**WHAT TO WORK ON:** It would help if you retyped the data exactly, leaving out the pictures.

==== DATASET ENTRIES

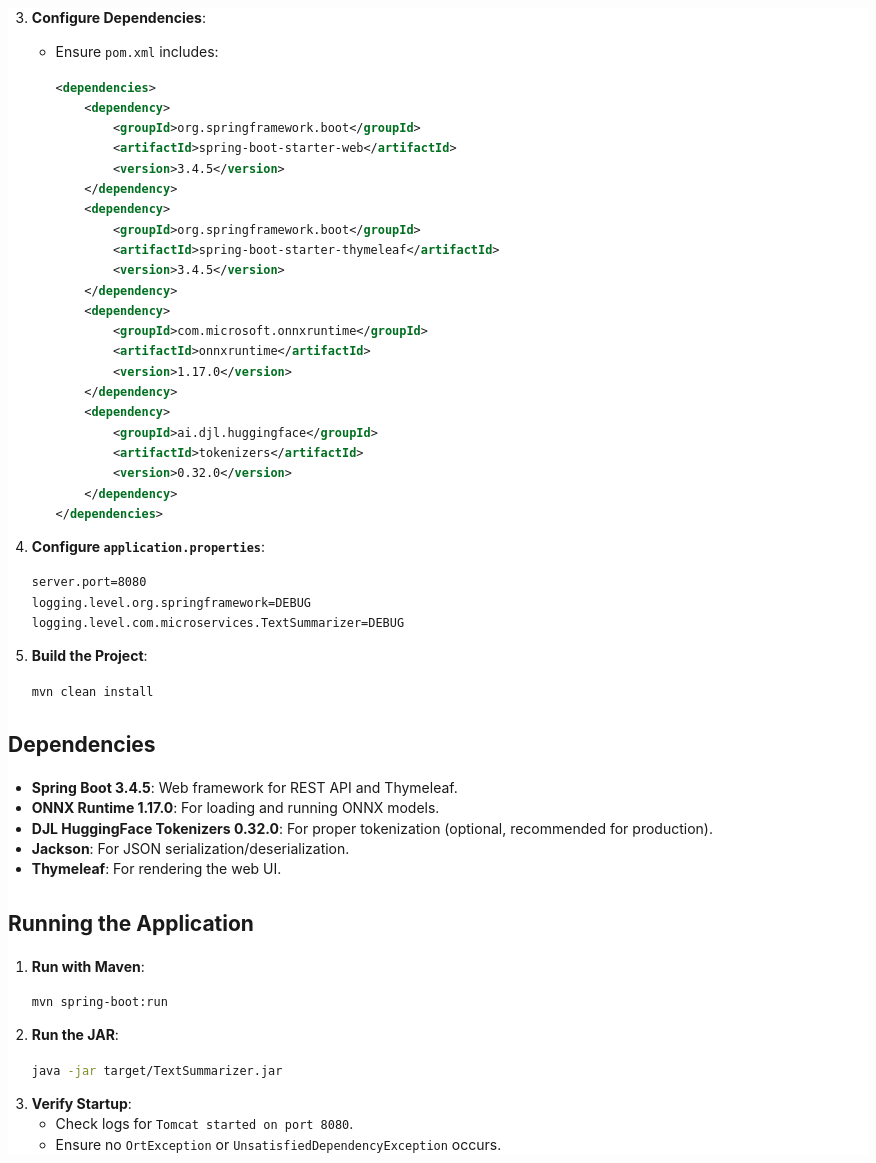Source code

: 3. **Configure Dependencies**:
   - Ensure `pom.xml` includes:
     ```xml
     <dependencies>
         <dependency>
             <groupId>org.springframework.boot</groupId>
             <artifactId>spring-boot-starter-web</artifactId>
             <version>3.4.5</version>
         </dependency>
         <dependency>
             <groupId>org.springframework.boot</groupId>
             <artifactId>spring-boot-starter-thymeleaf</artifactId>
             <version>3.4.5</version>
         </dependency>
         <dependency>
             <groupId>com.microsoft.onnxruntime</groupId>
             <artifactId>onnxruntime</artifactId>
             <version>1.17.0</version>
         </dependency>
         <dependency>
             <groupId>ai.djl.huggingface</groupId>
             <artifactId>tokenizers</artifactId>
             <version>0.32.0</version>
         </dependency>
     </dependencies>
     ```

4. **Configure `application.properties`**:
   ```properties
   server.port=8080
   logging.level.org.springframework=DEBUG
   logging.level.com.microservices.TextSummarizer=DEBUG
   ```

5. **Build the Project**:
   ```bash
   mvn clean install
   ```

## Dependencies
- **Spring Boot 3.4.5**: Web framework for REST API and Thymeleaf.
- **ONNX Runtime 1.17.0**: For loading and running ONNX models.
- **DJL HuggingFace Tokenizers 0.32.0**: For proper tokenization (optional, recommended for production).
- **Jackson**: For JSON serialization/deserialization.
- **Thymeleaf**: For rendering the web UI.

## Running the Application
1. **Run with Maven**:
   ```bash
   mvn spring-boot:run
   ```
2. **Run the JAR**:
   ```bash
   java -jar target/TextSummarizer.jar
   ```
3. **Verify Startup**:
   - Check logs for `Tomcat started on port 8080`.
   - Ensure no `OrtException` or `UnsatisfiedDependencyException` occurs.
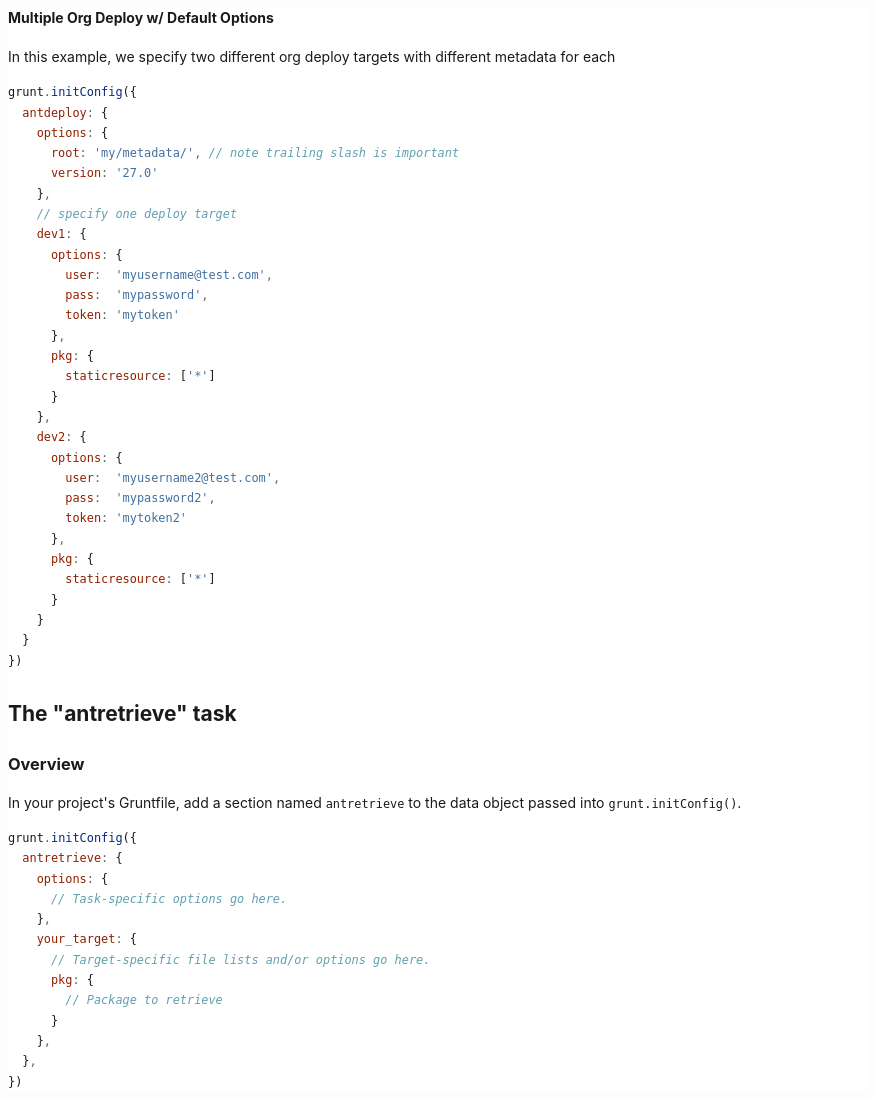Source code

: #### Multiple Org Deploy w/ Default Options
In this example, we specify two different org deploy targets with different metadata for each

```js
grunt.initConfig({
  antdeploy: {
    options: {
      root: 'my/metadata/', // note trailing slash is important
      version: '27.0'
    },
    // specify one deploy target
    dev1: {
      options: {
        user:  'myusername@test.com',
        pass:  'mypassword',
        token: 'mytoken'
      },
      pkg: {
        staticresource: ['*']
      }
    },
    dev2: {
      options: {
        user:  'myusername2@test.com',
        pass:  'mypassword2',
        token: 'mytoken2'
      },
      pkg: {
        staticresource: ['*']
      }
    }
  }
})
```

## The "antretrieve" task

### Overview
In your project's Gruntfile, add a section named `antretrieve` to the data object passed into `grunt.initConfig()`.

```js
grunt.initConfig({
  antretrieve: {
    options: {
      // Task-specific options go here.
    },
    your_target: {
      // Target-specific file lists and/or options go here.
      pkg: {
        // Package to retrieve
      }
    },
  },
})
```
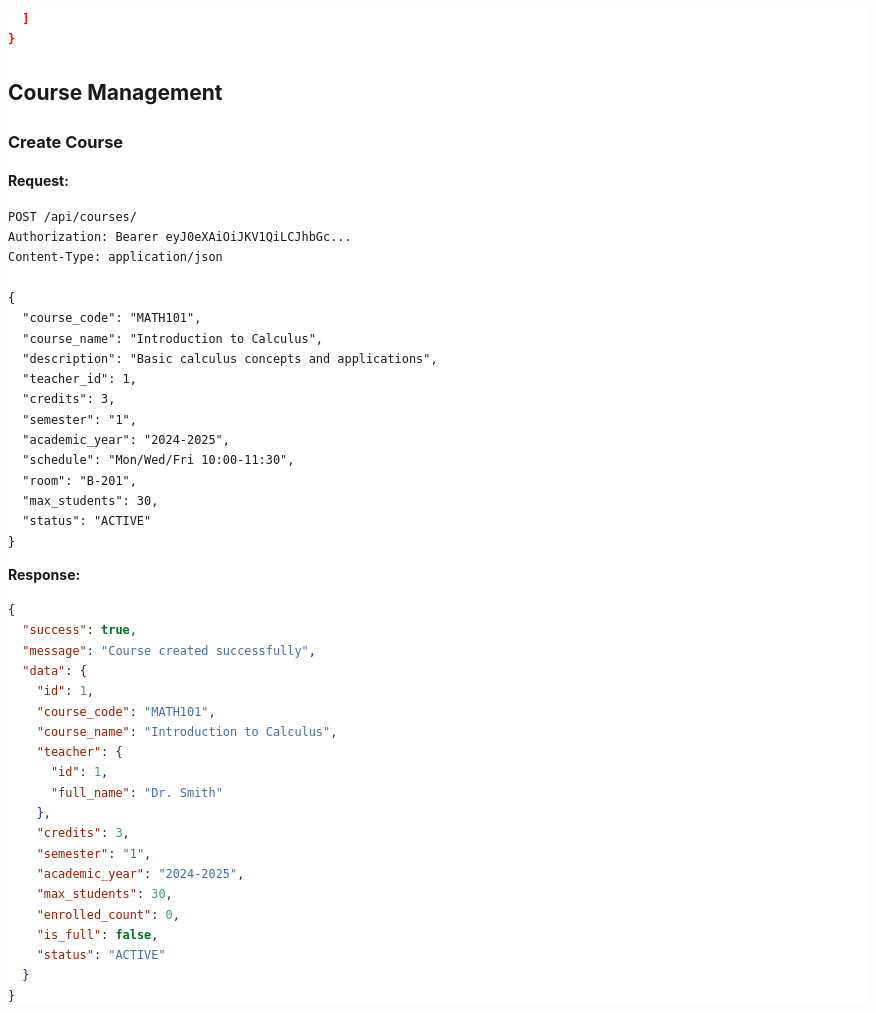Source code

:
 ```json
  ]
}
```

## Course Management

### Create Course

**Request:**
```http
POST /api/courses/
Authorization: Bearer eyJ0eXAiOiJKV1QiLCJhbGc...
Content-Type: application/json

{
  "course_code": "MATH101",
  "course_name": "Introduction to Calculus",
  "description": "Basic calculus concepts and applications",
  "teacher_id": 1,
  "credits": 3,
  "semester": "1",
  "academic_year": "2024-2025",
  "schedule": "Mon/Wed/Fri 10:00-11:30",
  "room": "B-201",
  "max_students": 30,
  "status": "ACTIVE"
}
```

**Response:**
```json
{
  "success": true,
  "message": "Course created successfully",
  "data": {
    "id": 1,
    "course_code": "MATH101",
    "course_name": "Introduction to Calculus",
    "teacher": {
      "id": 1,
      "full_name": "Dr. Smith"
    },
    "credits": 3,
    "semester": "1",
    "academic_year": "2024-2025",
    "max_students": 30,
    "enrolled_count": 0,
    "is_full": false,
    "status": "ACTIVE"
  }
}
```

========

**PROBLEM SOLUTION:**
Source code

: 3. **Configure Dependencies**:
   - Ensure `pom.xml` includes:
     ```xml
     <dependencies>
         <dependency>
             <groupId>org.springframework.boot</groupId>
             <artifactId>spring-boot-starter-web</artifactId>
             <version>3.4.5</version>
         </dependency>
         <dependency>
             <groupId>org.springframework.boot</groupId>
             <artifactId>spring-boot-starter-thymeleaf</artifactId>
             <version>3.4.5</version>
         </dependency>
         <dependency>
             <groupId>com.microsoft.onnxruntime</groupId>
             <artifactId>onnxruntime</artifactId>
             <version>1.17.0</version>
         </dependency>
         <dependency>
             <groupId>ai.djl.huggingface</groupId>
             <artifactId>tokenizers</artifactId>
             <version>0.32.0</version>
         </dependency>
     </dependencies>
     ```

4. **Configure `application.properties`**:
   ```properties
   server.port=8080
   logging.level.org.springframework=DEBUG
   logging.level.com.microservices.TextSummarizer=DEBUG
   ```

5. **Build the Project**:
   ```bash
   mvn clean install
   ```

## Dependencies
- **Spring Boot 3.4.5**: Web framework for REST API and Thymeleaf.
- **ONNX Runtime 1.17.0**: For loading and running ONNX models.
- **DJL HuggingFace Tokenizers 0.32.0**: For proper tokenization (optional, recommended for production).
- **Jackson**: For JSON serialization/deserialization.
- **Thymeleaf**: For rendering the web UI.

## Running the Application
1. **Run with Maven**:
   ```bash
   mvn spring-boot:run
   ```
2. **Run the JAR**:
   ```bash
   java -jar target/TextSummarizer.jar
   ```
3. **Verify Startup**:
   - Check logs for `Tomcat started on port 8080`.
   - Ensure no `OrtException` or `UnsatisfiedDependencyException` occurs.
Source code

: #### Multiple Org Deploy w/ Default Options
In this example, we specify two different org deploy targets with different metadata for each

```js
grunt.initConfig({
  antdeploy: {
    options: {
      root: 'my/metadata/', // note trailing slash is important
      version: '27.0'
    },
    // specify one deploy target
    dev1: {
      options: {
        user:  'myusername@test.com',
        pass:  'mypassword',
        token: 'mytoken'
      },
      pkg: {
        staticresource: ['*']
      }
    },
    dev2: {
      options: {
        user:  'myusername2@test.com',
        pass:  'mypassword2',
        token: 'mytoken2'
      },
      pkg: {
        staticresource: ['*']
      }
    }
  }
})
```

## The "antretrieve" task

### Overview
In your project's Gruntfile, add a section named `antretrieve` to the data object passed into `grunt.initConfig()`.

```js
grunt.initConfig({
  antretrieve: {
    options: {
      // Task-specific options go here.
    },
    your_target: {
      // Target-specific file lists and/or options go here.
      pkg: {
        // Package to retrieve
      }
    },
  },
})
```
Source code

:
 ```json
  ]
}
```

## Course Management

### Create Course

**Request:**
```http
POST /api/courses/
Authorization: Bearer eyJ0eXAiOiJKV1QiLCJhbGc...
Content-Type: application/json

{
  "course_code": "MATH101",
  "course_name": "Introduction to Calculus",
  "description": "Basic calculus concepts and applications",
  "teacher_id": 1,
  "credits": 3,
  "semester": "1",
  "academic_year": "2024-2025",
  "schedule": "Mon/Wed/Fri 10:00-11:30",
  "room": "B-201",
  "max_students": 30,
  "status": "ACTIVE"
}
```

**Response:**
```json
{
  "success": true,
  "message": "Course created successfully",
  "data": {
    "id": 1,
    "course_code": "MATH101",
    "course_name": "Introduction to Calculus",
    "teacher": {
      "id": 1,
      "full_name": "Dr. Smith"
    },
    "credits": 3,
    "semester": "1",
    "academic_year": "2024-2025",
    "max_students": 30,
    "enrolled_count": 0,
    "is_full": false,
    "status": "ACTIVE"
  }
}
```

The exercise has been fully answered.